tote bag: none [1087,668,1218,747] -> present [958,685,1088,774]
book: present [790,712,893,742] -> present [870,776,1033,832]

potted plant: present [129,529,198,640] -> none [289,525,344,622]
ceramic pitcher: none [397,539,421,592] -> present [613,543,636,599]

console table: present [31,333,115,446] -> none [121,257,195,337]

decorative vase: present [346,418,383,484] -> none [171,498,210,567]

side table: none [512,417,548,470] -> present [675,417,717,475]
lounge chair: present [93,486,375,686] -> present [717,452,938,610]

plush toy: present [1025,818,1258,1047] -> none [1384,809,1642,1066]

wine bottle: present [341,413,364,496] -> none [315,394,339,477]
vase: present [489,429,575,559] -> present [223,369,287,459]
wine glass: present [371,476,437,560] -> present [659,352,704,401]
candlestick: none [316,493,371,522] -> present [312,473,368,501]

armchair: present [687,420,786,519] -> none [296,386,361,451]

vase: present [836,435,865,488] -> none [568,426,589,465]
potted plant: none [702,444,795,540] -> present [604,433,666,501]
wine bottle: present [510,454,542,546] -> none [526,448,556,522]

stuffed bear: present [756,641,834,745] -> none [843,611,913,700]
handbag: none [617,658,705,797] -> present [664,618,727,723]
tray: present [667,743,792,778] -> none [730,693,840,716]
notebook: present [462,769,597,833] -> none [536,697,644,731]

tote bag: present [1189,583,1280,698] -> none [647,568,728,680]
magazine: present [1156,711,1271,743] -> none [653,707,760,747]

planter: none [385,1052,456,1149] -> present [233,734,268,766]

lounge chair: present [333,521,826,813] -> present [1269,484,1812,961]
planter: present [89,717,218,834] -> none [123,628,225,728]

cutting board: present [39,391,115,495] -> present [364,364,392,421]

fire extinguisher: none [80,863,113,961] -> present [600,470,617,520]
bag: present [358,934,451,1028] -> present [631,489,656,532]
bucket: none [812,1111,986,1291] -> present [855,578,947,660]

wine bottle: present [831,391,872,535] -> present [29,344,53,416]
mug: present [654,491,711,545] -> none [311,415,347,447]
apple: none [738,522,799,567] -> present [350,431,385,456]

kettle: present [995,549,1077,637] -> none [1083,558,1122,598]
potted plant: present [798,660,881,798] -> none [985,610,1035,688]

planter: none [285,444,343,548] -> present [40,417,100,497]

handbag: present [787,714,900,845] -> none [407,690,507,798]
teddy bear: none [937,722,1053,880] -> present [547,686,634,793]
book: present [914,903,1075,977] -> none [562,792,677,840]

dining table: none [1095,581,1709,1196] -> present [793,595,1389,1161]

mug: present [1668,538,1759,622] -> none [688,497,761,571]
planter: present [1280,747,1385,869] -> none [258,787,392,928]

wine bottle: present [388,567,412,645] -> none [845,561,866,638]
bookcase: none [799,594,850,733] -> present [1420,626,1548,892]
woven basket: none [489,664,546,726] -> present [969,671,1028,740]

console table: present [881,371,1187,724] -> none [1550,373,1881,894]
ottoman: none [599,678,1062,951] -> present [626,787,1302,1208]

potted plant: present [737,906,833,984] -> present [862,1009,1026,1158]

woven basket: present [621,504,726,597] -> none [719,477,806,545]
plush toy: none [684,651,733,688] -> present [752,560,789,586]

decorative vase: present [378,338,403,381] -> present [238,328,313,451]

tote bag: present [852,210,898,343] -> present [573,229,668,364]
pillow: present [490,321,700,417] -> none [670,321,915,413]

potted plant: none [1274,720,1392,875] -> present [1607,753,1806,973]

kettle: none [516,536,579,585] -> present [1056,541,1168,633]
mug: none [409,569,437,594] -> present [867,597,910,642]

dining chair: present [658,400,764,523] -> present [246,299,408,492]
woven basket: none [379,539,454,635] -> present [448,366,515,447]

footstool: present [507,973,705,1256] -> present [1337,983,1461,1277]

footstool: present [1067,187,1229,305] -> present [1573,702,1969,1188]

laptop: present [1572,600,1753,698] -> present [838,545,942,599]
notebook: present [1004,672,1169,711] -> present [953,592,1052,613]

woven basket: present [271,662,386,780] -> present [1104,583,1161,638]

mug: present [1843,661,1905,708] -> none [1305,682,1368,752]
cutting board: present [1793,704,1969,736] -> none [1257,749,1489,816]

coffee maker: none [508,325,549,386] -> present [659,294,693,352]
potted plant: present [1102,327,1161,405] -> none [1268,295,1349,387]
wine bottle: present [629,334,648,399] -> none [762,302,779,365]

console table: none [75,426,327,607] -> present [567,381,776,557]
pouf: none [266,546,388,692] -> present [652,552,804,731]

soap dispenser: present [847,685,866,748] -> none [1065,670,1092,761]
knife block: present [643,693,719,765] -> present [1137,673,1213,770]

______

* [WORK INSTRUCTION] Starting with the line that holds "bucket: none [812,1111,986,1291]" and ending with the line that holds "apple: none [738,522,799,567]", retype every line in the data above exactly, and nothing else.

* [OUTPUT]
bucket: none [812,1111,986,1291] -> present [855,578,947,660]

wine bottle: present [831,391,872,535] -> present [29,344,53,416]
mug: present [654,491,711,545] -> none [311,415,347,447]
apple: none [738,522,799,567] -> present [350,431,385,456]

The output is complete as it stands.